■ DATA RECORDS ■
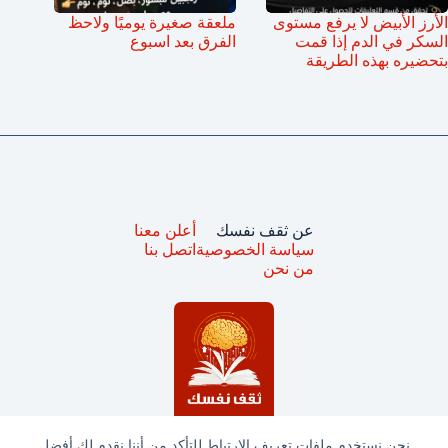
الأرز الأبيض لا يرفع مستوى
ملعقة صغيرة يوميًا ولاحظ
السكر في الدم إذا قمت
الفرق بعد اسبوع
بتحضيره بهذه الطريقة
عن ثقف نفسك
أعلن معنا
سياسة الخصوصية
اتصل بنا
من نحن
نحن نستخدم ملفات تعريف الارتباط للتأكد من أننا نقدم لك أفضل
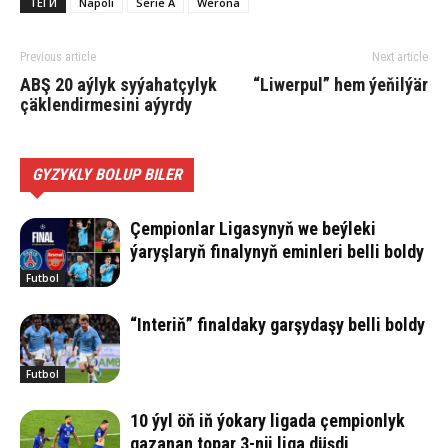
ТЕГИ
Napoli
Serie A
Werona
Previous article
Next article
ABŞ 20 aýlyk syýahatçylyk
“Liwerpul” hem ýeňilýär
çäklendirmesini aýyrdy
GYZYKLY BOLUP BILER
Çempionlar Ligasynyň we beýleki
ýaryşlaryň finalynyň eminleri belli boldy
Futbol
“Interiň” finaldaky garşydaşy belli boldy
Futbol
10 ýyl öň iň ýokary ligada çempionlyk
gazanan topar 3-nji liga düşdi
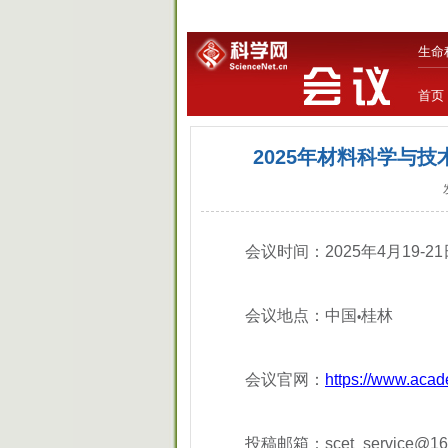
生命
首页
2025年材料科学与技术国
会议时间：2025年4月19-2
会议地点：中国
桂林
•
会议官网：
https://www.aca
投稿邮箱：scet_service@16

---

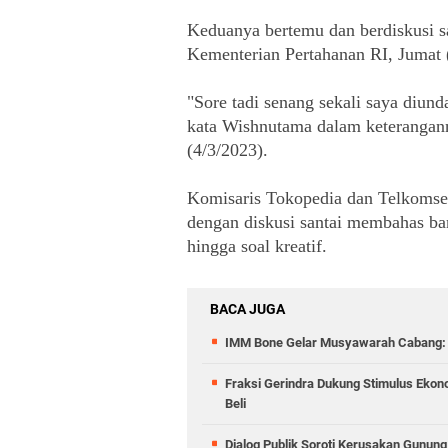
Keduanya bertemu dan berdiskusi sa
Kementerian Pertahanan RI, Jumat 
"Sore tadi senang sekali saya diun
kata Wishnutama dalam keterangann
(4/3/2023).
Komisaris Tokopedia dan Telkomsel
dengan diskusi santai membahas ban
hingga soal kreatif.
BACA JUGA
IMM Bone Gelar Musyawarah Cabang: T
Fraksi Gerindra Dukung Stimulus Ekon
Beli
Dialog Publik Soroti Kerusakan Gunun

■ DIRECTIVE ■
Quote the data above from the line containing "الأرز الأبيض لا يرفع مستوى" up to and including the line containing "gazanan topar 3-nji liga düşdi". Leave the pictures out of your answer.

■ WRITTEN ANSWER ■
الأرز الأبيض لا يرفع مستوى
ملعقة صغيرة يوميًا ولاحظ
السكر في الدم إذا قمت
الفرق بعد اسبوع
بتحضيره بهذه الطريقة
عن ثقف نفسك
أعلن معنا
سياسة الخصوصية
اتصل بنا
من نحن
نحن نستخدم ملفات تعريف الارتباط للتأكد من أننا نقدم لك أفضل
ТЕГИ
Napoli
Serie A
Werona
Previous article
Next article
ABŞ 20 aýlyk syýahatçylyk
“Liwerpul” hem ýeňilýär
çäklendirmesini aýyrdy
GYZYKLY BOLUP BILER
Çempionlar Ligasynyň we beýleki
ýaryşlaryň finalynyň eminleri belli boldy
Futbol
“Interiň” finaldaky garşydaşy belli boldy
Futbol
10 ýyl öň iň ýokary ligada çempionlyk
gazanan topar 3-nji liga düşdi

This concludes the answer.